#### Text shown
Checksum and FileNotFound errors when trying to evaluate pretrained models

Question

Checksum and FileNotFound errors when trying to evaluate pretrained models

catherinening opened this issue 7 months ago · comments

🐛 Bug

I am trying to replicate the Hateful Memes baselines, and I tried two different commands. Each time, I get an error (either a FileNotFound error, or a checksum error). My commands, and errors, are reproduced below. For the FileNotFound error, a file with the same name, and a tar.gz extension exists in the cached directory, but not a file with a tar.gz.part extension, which is what the code is seeking. If I navigate to the cached directory and change the file extension to tar.gz.part, I then get a Checksum error, similar to the error in the second issue.

Command

To Reproduce

Steps to reproduce the behavior:

1. Running this sample command from mmf checkpointing page (https://mmf.sh/docs/tutorials/checkpointing):

 mmf_run config=projects/visual_bert/configs/hateful_memes/from_coco.yaml \
    model=visual_bert \
    dataset=hateful_memes \
    run_type=train_val

Error:

-- Process 1 terminated with the following error:
Traceback (most recent call last):
  File "/storage/ice1/4/1/cning8/conda-env/lib/python3.7/site-packages/torch/multiprocessing/spawn.py", line 69, in _wrap
    fn(i, *args)
########
#### Data
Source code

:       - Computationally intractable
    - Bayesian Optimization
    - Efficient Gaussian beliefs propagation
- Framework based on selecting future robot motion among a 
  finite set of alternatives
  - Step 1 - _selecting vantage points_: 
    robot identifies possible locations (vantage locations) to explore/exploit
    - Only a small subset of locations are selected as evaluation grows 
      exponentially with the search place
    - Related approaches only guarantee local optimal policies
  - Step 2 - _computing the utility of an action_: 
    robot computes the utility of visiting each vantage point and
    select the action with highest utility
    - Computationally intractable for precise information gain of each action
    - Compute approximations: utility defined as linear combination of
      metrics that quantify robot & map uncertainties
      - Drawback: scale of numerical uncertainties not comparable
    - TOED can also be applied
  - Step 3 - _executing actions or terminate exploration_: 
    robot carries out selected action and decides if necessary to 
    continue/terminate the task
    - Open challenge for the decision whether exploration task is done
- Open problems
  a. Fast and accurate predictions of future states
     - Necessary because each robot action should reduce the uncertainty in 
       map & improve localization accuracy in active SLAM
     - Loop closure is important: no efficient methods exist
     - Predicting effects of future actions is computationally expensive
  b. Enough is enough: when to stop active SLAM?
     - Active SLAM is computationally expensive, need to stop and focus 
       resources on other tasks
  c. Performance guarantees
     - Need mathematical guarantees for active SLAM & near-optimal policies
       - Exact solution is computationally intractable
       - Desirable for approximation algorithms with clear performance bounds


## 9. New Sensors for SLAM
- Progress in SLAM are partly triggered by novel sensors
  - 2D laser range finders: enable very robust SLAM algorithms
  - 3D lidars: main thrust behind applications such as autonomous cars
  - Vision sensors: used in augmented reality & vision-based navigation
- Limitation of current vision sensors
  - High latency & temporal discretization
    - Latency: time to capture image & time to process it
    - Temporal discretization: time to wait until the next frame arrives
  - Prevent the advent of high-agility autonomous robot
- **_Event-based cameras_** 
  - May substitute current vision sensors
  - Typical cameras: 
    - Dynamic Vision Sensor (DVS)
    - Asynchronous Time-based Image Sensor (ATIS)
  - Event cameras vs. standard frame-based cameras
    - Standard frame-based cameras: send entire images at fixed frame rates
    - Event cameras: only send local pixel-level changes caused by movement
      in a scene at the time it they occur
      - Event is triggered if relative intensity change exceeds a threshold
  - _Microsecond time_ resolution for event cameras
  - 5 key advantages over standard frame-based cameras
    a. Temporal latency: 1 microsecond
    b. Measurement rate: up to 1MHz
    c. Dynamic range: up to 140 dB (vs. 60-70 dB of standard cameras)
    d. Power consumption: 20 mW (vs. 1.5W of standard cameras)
########
[What to do]
1. In the bug report about pretrained model errors, what file extension does the code look for in the cached directory?
2. Resume the bug report about pretrained model errors from its last line.
The items come from a different source than the bug report.

[Your responses]
1. tar.gz.part

2.
  File "/storage/ice1/4/1/cning8/mmf/mmf_cli/run.py", line 66, in distributed_main
    main(configuration, init_distributed=True, predict=predict)
  File "/storage/ice1/4/1/cning8/mmf/mmf_cli/run.py", line 52, in main
    trainer.load()
  File "/storage/ice1/4/1/cning8/mmf/mmf/trainers/mmf_trainer.py", line 46, in load
    self.on_init_start()
  File "/storage/ice1/4/1/cning8/mmf/mmf/trainers/core/callback_hook.py", line 20, in on_init_start
    callback.on_init_start(**kwargs)
  File "/storage/ice1/4/1/cning8/mmf/mmf/trainers/callbacks/checkpoint.py", line 30, in on_init_start
    self._checkpoint.load_state_dict()
  File "/storage/ice1/4/1/cning8/mmf/mmf/utils/checkpoint.py", line 243, in load_state_dict
    load_pretrained=ckpt_config.resume_pretrained,
  File "/storage/ice1/4/1/cning8/mmf/mmf/utils/checkpoint.py", line 270, in _load
    ckpt, should_continue = self._load_from_zoo(file)
  File "/storage/ice1/4/1/cning8/mmf/mmf/utils/checkpoint.py", line 453, in _load_from_zoo
    zoo_ckpt = load_pretrained_model(file)
  File "/storage/ice1/4/1/cning8/mmf/mmf/utils/checkpoint.py", line 162, in load_pretrained_model
    return _load_pretrained_model(model_name_or_path_or_checkpoint, args, kwargs)
  File "/storage/ice1/4/1/cning8/mmf/mmf/utils/checkpoint.py", line 130, in _load_pretrained_model
    download_path = download_pretrained_model(model_name_or_path, *args, **kwargs)
  File "/storage/ice1/4/1/cning8/mmf/mmf/utils/download.py", line 378, in download_pretrained_model
    download_resources(resources, download_path, version)
  File "/storage/ice1/4/1/cning8/mmf/mmf/utils/download.py", line 397, in download_resources
    download_resource(resource, download_path)
  File "/storage/ice1/4/1/cning8/mmf/mmf/utils/download.py", line 406, in download_resource
    resource.download_file(download_path)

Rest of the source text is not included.